Bad pace judgment is another reason, and is often linked to the excitement problem. You might be trying to pace yourself, but your brain is sending the wrong messages to your legs, like “this pace feels way too slow, surely we should be running faster”. Sometimes there is even a complete lack of pace judgment. If you are going to try for a personal best (PB), you should know what your target pace per km is for the race.
Positioning yourself too far up front in the starting line-up is another big mistake to make. If you are in a group of people that will run faster than what you are capable of, you will get swept along and start too fast. As mentioned earlier, most runners at the front of the pack start out at a pace that they will never be able too maintain, and unless you have a very good self discipline and pace judgment, you will do exactly the same if you find yourself among them.
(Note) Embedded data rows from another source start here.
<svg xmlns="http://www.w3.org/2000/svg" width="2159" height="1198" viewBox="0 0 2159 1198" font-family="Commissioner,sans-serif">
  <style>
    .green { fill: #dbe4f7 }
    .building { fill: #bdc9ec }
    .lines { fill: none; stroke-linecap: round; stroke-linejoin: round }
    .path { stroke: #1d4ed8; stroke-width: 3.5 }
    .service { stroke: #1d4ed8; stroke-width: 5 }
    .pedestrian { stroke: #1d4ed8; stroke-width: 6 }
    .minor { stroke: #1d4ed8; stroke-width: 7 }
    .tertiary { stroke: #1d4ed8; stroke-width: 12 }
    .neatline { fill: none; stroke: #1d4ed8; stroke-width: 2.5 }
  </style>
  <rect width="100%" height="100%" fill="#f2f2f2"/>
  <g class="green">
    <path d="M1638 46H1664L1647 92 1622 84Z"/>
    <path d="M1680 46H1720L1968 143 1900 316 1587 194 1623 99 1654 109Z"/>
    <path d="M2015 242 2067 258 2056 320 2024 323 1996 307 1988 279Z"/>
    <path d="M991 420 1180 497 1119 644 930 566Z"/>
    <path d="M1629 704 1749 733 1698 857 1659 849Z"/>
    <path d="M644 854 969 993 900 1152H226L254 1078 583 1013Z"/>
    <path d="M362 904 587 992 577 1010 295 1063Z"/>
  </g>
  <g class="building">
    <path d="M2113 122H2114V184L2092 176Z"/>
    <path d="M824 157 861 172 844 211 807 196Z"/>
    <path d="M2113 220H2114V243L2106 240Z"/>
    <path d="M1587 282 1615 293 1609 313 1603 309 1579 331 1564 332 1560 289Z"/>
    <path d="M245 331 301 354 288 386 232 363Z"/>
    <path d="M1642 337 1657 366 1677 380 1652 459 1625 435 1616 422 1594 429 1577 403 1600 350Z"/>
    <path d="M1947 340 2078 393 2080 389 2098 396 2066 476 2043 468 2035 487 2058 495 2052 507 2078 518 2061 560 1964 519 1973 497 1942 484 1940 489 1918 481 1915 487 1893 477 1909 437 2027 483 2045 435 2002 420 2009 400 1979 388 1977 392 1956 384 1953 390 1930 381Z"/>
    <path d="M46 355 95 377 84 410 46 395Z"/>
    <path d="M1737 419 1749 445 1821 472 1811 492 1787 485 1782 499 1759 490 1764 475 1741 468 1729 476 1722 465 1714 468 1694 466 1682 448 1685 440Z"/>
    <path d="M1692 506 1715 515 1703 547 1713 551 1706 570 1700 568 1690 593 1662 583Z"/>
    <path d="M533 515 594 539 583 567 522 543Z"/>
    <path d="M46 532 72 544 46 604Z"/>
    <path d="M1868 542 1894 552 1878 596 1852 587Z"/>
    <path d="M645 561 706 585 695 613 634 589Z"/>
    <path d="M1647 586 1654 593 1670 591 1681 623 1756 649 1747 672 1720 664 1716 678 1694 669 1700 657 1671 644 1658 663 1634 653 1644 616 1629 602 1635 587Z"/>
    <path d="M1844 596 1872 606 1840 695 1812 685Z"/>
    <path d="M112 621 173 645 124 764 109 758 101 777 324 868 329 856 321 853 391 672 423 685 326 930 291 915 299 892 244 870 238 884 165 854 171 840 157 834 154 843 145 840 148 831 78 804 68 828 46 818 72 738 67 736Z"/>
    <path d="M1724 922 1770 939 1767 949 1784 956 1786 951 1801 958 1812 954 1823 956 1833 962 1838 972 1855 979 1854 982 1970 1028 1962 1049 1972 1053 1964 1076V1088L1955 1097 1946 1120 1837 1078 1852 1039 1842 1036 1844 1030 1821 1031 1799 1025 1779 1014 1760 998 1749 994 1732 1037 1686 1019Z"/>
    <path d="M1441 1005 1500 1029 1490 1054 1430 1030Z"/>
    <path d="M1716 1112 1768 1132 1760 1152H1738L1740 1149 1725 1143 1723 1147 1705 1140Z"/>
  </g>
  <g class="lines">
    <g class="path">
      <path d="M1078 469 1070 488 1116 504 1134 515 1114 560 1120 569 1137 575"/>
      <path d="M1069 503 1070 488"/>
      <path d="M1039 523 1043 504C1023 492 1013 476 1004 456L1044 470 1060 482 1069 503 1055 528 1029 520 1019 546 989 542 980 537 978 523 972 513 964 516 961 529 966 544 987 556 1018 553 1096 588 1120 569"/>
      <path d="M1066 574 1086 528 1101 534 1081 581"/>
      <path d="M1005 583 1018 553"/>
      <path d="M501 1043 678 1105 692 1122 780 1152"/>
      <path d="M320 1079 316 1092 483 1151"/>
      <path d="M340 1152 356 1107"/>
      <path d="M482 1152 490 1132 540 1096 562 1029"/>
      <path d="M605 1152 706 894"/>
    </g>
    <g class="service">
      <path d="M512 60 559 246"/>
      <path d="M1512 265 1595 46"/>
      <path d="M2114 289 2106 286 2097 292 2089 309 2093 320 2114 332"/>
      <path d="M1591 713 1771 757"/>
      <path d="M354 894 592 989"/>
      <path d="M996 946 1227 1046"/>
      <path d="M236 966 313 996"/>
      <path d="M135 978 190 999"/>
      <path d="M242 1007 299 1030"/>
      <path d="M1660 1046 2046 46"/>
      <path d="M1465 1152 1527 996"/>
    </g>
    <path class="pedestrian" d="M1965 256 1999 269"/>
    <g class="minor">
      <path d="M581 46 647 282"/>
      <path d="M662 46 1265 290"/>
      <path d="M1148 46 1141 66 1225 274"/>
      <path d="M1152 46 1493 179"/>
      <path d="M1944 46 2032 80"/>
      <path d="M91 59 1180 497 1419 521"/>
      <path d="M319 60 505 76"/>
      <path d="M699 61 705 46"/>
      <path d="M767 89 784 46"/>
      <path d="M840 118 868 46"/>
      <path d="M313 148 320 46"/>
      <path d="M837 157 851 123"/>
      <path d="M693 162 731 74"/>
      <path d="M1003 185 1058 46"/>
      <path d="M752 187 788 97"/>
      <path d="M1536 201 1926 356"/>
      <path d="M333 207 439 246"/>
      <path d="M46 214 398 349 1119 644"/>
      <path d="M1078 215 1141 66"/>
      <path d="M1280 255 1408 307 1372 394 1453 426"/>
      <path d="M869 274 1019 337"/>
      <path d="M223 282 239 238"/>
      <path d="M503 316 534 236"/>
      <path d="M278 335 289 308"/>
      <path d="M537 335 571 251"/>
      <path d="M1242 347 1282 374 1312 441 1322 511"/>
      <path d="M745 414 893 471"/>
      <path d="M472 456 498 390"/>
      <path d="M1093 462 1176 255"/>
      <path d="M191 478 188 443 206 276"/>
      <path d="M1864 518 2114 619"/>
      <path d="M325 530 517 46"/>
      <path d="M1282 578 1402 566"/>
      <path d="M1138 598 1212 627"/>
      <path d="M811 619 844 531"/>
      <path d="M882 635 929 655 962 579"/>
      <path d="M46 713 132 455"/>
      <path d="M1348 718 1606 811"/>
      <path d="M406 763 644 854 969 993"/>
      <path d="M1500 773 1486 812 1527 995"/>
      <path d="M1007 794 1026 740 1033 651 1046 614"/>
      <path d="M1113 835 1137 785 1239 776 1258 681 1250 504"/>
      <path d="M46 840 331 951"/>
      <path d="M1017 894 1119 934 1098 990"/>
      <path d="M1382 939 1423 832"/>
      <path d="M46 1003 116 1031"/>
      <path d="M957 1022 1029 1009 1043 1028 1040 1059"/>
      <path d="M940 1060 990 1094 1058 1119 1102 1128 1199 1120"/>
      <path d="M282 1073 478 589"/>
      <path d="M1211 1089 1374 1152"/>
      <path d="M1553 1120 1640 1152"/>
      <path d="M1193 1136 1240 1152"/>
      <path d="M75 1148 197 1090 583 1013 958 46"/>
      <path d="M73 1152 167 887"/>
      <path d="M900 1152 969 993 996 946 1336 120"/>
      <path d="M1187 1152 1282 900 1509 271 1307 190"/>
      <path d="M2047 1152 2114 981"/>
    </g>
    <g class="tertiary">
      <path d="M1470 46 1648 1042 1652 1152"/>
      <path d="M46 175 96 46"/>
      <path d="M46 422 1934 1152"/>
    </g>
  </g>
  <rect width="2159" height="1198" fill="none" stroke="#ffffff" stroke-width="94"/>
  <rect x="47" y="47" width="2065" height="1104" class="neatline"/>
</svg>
Experiment with moving yourself further down the pack in the starting line-up than you normally would. This is a good way to force yourself to a slower start if your self discipline is not good enough.
Compare the alternatives. Let’s use an example and say you are trying to break 90 minutes for the half marathon. That gives you a target pace of 4:15 per km. Scenario #1 is that you are 45 seconds off pace after the first kilometer, too fast. In other words, you ran it in 3:30. Scenario #2 is that you ran it 45 seconds too slow, at 5:00. In this scenario you have 20km left to catch to the target pace, at 2.25 seconds per kilometer. This is easily achievable, if done gradually. Consider this in comparison to scenario #1. There is not much you can do to compensate for the quick start. Of course you can slow down, but that does not undo the damage of fatigue caused by running faster than you should have. If you had the choice, wouldn’t you rather be in scenario #2? If you think these scenario’s are too extreme, think again. I have done both of them myself when I just started running half marathons.
Find a partner to team up with for the first few kilometers. You can help each other to maintain the right pace for the start. My running coach and mentor usually had a group of up to 8 runners from our training group with him at the start. We would stick together and help each other keep a decent pace. After about 7km’s the group would break up as runners perused their individual goals.
Practice makes perfect. If you are already hooked on the mentality that a fast start is a good start, its going to be tough to break the habit. A helpful tool is a stopwatch with enough memory to store lap times of each kilometer in your race. You can then analyze different races by comparing how you maintained your pace in slow start races, versus fast start races. Seeing it on paper can be very convincing.
Having a good starting strategy has helped me improve my times over the half marathon, and I really believe that lots of runners reap the same benefits, regardless of what level runner you are.
Remember: You don’t make your race in the first 5 km’s, but you can break it.
To your running success,
Waldo Pienaar is a former competitive runner, who competed in middle distance track racing at high school, and converted to road racing and cross-country while studying at the University of Stellenbosch, South Africa. A combination of injuries and his career as an accountant has since limited his running to a social level, but he still enjoys researching information on health and training.